[What you will do] Format the stretch of the listing from the line that contains "order: Rodentia" through the line that contains "family: Amanitaceae" as a Markdown table with the columns Row and Line, giving each line a row number and leaving out blank lines.

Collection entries
──────

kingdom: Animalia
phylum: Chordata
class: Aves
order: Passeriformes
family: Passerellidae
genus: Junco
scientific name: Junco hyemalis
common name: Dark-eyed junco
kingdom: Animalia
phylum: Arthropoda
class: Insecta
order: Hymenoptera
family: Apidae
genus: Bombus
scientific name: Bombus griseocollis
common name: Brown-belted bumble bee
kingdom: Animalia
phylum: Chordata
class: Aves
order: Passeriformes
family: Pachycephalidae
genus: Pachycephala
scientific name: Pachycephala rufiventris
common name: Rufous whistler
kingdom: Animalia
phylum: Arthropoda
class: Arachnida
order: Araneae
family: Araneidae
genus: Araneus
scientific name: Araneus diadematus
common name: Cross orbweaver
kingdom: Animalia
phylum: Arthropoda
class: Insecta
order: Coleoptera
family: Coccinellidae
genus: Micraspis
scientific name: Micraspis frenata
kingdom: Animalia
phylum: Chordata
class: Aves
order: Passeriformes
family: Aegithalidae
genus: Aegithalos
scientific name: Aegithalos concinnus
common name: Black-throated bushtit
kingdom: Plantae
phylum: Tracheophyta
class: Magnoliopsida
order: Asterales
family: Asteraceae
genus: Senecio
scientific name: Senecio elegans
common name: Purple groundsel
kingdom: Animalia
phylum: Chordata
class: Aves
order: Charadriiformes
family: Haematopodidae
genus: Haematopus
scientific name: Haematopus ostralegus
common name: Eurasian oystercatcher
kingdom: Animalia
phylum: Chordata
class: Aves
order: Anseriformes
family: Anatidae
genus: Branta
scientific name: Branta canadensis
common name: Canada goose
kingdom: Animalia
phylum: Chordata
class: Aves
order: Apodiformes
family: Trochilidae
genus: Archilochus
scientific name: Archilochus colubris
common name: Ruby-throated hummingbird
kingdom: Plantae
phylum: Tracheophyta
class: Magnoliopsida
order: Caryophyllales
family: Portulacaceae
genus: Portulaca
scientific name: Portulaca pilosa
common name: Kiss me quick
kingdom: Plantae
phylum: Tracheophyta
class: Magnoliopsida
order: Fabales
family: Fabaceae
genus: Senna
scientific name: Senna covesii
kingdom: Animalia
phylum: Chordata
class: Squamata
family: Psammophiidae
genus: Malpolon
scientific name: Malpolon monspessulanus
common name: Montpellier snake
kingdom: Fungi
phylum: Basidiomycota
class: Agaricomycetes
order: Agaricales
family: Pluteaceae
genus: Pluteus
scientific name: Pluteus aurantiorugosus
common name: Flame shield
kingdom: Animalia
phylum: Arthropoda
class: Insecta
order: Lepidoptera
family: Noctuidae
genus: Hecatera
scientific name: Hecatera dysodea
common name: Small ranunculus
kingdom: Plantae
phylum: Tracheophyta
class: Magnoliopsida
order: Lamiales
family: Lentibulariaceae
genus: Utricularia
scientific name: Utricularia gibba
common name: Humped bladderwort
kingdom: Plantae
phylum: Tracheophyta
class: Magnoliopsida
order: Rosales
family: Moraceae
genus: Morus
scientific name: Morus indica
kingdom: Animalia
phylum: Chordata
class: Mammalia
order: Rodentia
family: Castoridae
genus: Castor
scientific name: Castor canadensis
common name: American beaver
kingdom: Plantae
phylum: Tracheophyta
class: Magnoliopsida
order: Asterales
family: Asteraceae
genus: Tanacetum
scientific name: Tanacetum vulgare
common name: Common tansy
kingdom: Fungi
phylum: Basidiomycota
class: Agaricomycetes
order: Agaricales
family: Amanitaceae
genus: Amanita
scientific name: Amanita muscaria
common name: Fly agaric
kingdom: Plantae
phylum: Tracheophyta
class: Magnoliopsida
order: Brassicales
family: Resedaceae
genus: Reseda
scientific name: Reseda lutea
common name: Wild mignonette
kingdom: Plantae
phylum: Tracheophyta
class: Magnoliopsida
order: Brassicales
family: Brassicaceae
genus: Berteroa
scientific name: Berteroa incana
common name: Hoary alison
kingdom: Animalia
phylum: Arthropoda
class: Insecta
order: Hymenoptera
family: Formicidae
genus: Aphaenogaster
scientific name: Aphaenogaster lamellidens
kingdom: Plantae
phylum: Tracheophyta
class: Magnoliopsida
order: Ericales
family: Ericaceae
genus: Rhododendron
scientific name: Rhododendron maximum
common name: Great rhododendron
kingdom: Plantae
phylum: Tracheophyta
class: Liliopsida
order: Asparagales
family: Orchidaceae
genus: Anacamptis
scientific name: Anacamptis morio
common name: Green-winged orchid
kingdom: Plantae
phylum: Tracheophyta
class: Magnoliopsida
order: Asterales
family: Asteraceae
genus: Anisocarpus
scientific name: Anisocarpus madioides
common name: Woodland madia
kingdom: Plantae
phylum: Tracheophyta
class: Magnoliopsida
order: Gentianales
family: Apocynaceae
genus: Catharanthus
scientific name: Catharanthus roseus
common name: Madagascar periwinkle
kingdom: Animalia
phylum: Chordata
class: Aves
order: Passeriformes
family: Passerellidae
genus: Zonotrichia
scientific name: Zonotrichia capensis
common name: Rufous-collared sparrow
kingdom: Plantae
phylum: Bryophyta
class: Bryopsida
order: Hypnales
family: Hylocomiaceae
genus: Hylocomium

──────

[Output]
| Row | Line |
|---|---|
| 1 | order: Rodentia |
| 2 | family: Castoridae |
| 3 | genus: Castor |
| 4 | scientific name: Castor canadensis |
| 5 | common name: American beaver |
| 6 | kingdom: Plantae |
| 7 | phylum: Tracheophyta |
| 8 | class: Magnoliopsida |
| 9 | order: Asterales |
| 10 | family: Asteraceae |
| 11 | genus: Tanacetum |
| 12 | scientific name: Tanacetum vulgare |
| 13 | common name: Common tansy |
| 14 | kingdom: Fungi |
| 15 | phylum: Basidiomycota |
| 16 | class: Agaricomycetes |
| 17 | order: Agaricales |
| 18 | family: Amanitaceae |